The Year That Was
It has been sort of a topos to evoke the specter of 1979. I’ve done it repeatedly, as have other observers.
Aside from the growing stagflation in the U.S. (I remember farming that year at the ending of an inflation-driven boom), that was the year that China invaded Vietnam. Muslims assassinated the U.S. ambassador to Afghanistan. Russia later invaded Afghanistan. The world seemed to have become unhinged. And there was more still.
The shah was abandoned and soon fell, amid American proclamations of support for him on Monday, and then denunciation of his dynasty by Tuesday, and yet more leaked reports on Wednesday of reaching out to Khomeini in Paris. Soon in his death throes he would jet the globe looking for a home and a doctor, as the U.S. let the phone ring when he called.
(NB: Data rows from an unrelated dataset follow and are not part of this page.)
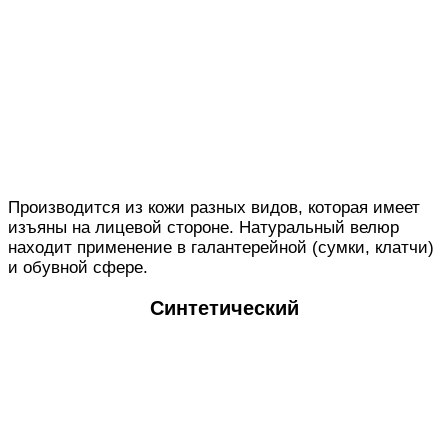
Производится из кожи разных видов, которая имеет
изъяны на лицевой стороне. Натуральный велюр
находит применение в галантерейной (сумки, клатчи)
и обувной сфере.
Синтетический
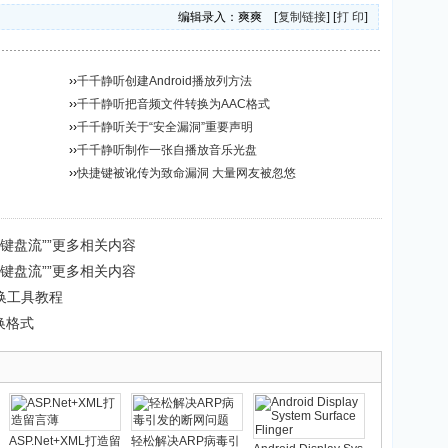
编辑录入：爽爽 [
复制链接
] [
打 印
]
››
千千静听创建Android播放列方法
››
千千静听把音频文件转换为AAC格式
››
千千静听关于“安全漏洞”重要声明
››
千千静听制作一张自播放音乐光盘
››
快捷键被讹传为致命漏洞 大量网友被忽悠
“键盘流””更多相关内容
“键盘流””更多相关内容
换工具教程
换格式
ASP.Net+XML打造留
轻松解决ARP病毒引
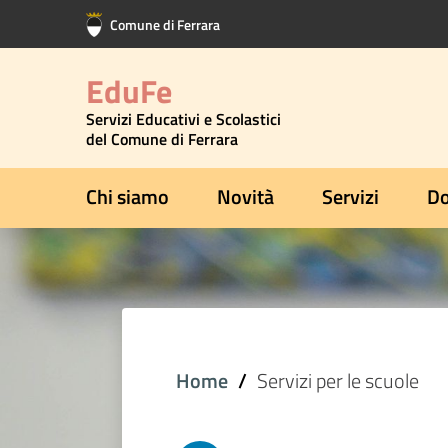
Vai al contenuto principale
Vai al footer
Comune di Ferrara
EduFe
Servizi Educativi e Scolastici
del Comune di Ferrara
Chi siamo
Novità
Servizi
Do
Home
Servizi per le scuole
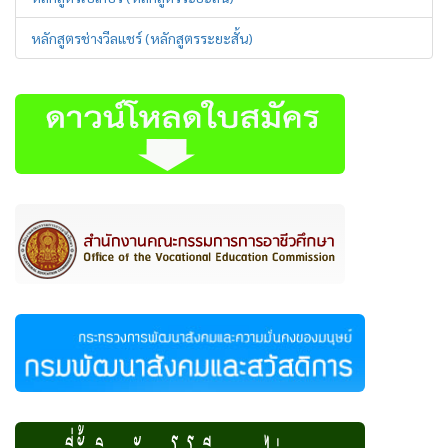
หลักสูตรช่างวีลแชร์ (หลักสูตรระยะสั้น)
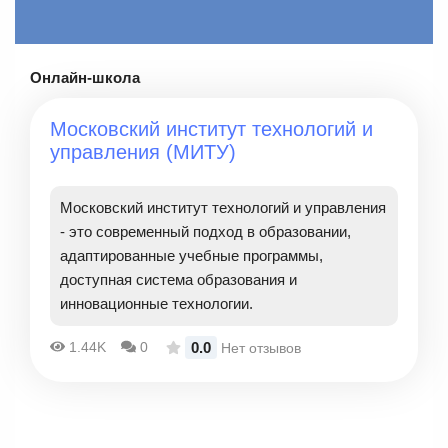
Онлайн-школа
Московский институт технологий и
управления (МИТУ)
Московский институт технологий и управления
- это современный подход в образовании,
адаптированные учебные программы,
доступная система образования и
инновационные технологии.
0.0
1.44K
0
Нет отзывов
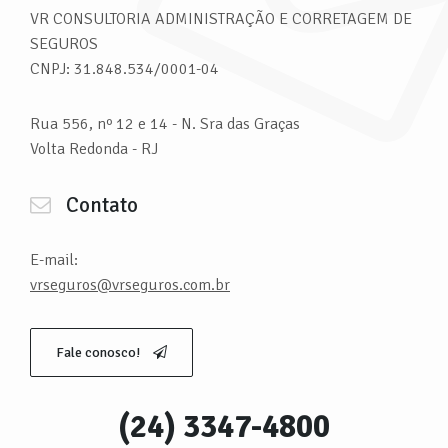
VR CONSULTORIA ADMINISTRAÇÃO E CORRETAGEM DE
SEGUROS
CNPJ: 31.848.534/0001-04
Rua 556, nº 12 e 14 - N. Sra das Graças
Volta Redonda - RJ
Contato
E-mail:
vrseguros@vrseguros.com.br
Fale conosco!
(24) 3347-4800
Soon Ayatollah Khomeini arrived in Teheran from Paris and proclaimed an Islamic revolution. Iranian students (Ahmadinejad probably among them) stormed our embassy and took hostages. In no time Ramsey Clark was denouncing America on Iran’s behalf, and rumors abounded of Carter’s backdoor deal-making to get them home at any cost before the 1980 election. (In 1980 a humiliating and disastrous rescue mission would see imams desecrating American dead on worldwide television. I recall an odious Ayatollah Sadegh Khalkhal, the hanging judge who sent thousands to the gallows, zipping open the body-bags to poke and probe the charred American corpses.)
The Sandinistas also took over Nicaragua. Radical Islamists torched the U.S. embassy in Pakistan. I could go on, but you get the picture. In all these cases, a baffled Mr. Carter sermonized a lot, blamed a lot — and in the end retired to the Rose Garden or fought rabbits from a canoe. He seemed petulant that he had come into the world in divine fashion to save us, and we flawed mortals were unwilling to be saved by him. The so-called “malaise speech” summed up his disappointment in the rest of us.
And after such a wonderful beginning…
So 1979 followed two years of Carteresque utopian proclamations. Do we remember them all still? There was Cy Vance, in perfect aristocratic style, and in perpetual atonement for his earlier support of the Vietnam War, with his creased brow and sermonizing tone, bringing in the kinder, gentler order. He resigned over the failed hostage rescue, replaced by a stoic Ed Muskie. And there was Andrew Young at the UN trying to be a sort of proto-Barack Obama, reaching out to the radical Palestinians, and so on.
Remember the commandments? No more inordinate fear of communism; human rights governing U.S. foreign policy; no more nuclear weapons housed in South Korea which was to be free of U.S. troops; outreach to the terrorist/rebel/reformer Mugabe, and so on.
In other words, it took a flawed world about 24 months to size up the new idealistic administration, and to determine that it either could not or would not continue U.S. foreign policy of the previous three decades. Soon the more daring then decided to make “regional adjustments.” Finally a panicked Carter was attempting everything from boycotting the Olympics and arming Islamists in Afghanistan to threatening to use nuclear weapons in the Middle East and restoring draft registration to reclaim lost U.S. deterrence.
Here we go again…
Obama started out in similar fashion with his first al-Arabiya interview. Then followed the apology tour, the bowing, the Cairo myth-making speech, the reach out to Ahmadinejad, Assad, Castro, Chavez, and Putin, the estrangement with Israel, the neglect of the brave Iranian dissidents, the phony deadlines over Iranian proliferation, the missile defense walk-back from the Poles and Czechs, the constant Bush-bashing reset-button diplomacy rhetoric, the serial humiliation of things British, the failed deal to appease Putin in hopes of Russian help in stopping Iran from going nuclear, the new loud commitment to the UN, the promises to end all nuclear weapons, the nuke deal with Russia that saw us give up sophisticated weapons to match dismantling of poorer Russian models—all amid a backdrop of massive U.S. spending and the highest two budget deficits in American financial history.